Indian Space Research Organisation (Isro) scientists said the instruments on the impactor would help India prepare for future soft landings.

During its descent, an altimeter measured its altitude, while a camera took snapshots of the lunar surface, and an onboard antenna sent this data to Chandrayaan-1.

A key objective during the descent was to get the first close-up views of the Malpert mountains.

“Malpert is an attractive region for soft landings,” Ramanan told The Telegraph. “It is always visible from Earth and it is at an elevation which is good for communications with Earth.”

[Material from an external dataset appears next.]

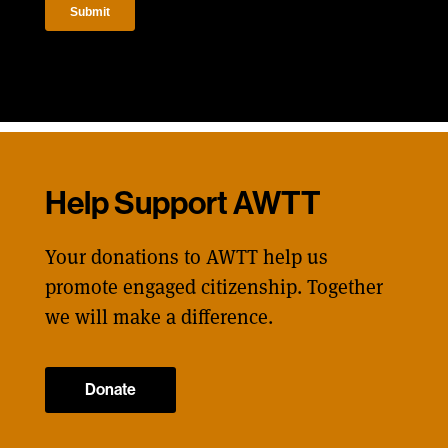
Help Support AWTT
Your donations to AWTT help us
promote engaged citizenship. Together
we will make a difference.
Donate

“It is also in a region which is in near eternal light,” said Mylswamy Annadurai, Chandrayaan-1 project director. “We have good pictures of the Malpert range.”

None of the American Apollo missions or the Russian Luna landers had touched down near the Malpert mountains. The Apollo 11 astronauts Neil Armstrong and Edwin Aldrin had landed in a region called the Sea of Tranquility, very close to the lunar equator.

Isro engineers also turned on today a terrain mapping camera on the orbiter which will be used to generate a detailed 3D map of the lunar surface — every crater, every mountain.

The impactor sequence began with controllers at the Isro centre in Bangalore commanding Chandrayaan-1 to orient itself so that the impactor pointed towards the surface.

Then they directed the impactor to free itself and fired a small thrust rocket engine to slow it down and move it into a suborbital trajectory — a collision course with the moon.

Isro chairman G. Madhavan Nair, flanked by former President A.P.J. Abdul Kalam, said: “We have travelled all the way to Moon. We have given the moon to India.”

Kalam said: “Landing of the MIP will kindle a dream in children. In 15 years, I want to see an Indian on the moon.”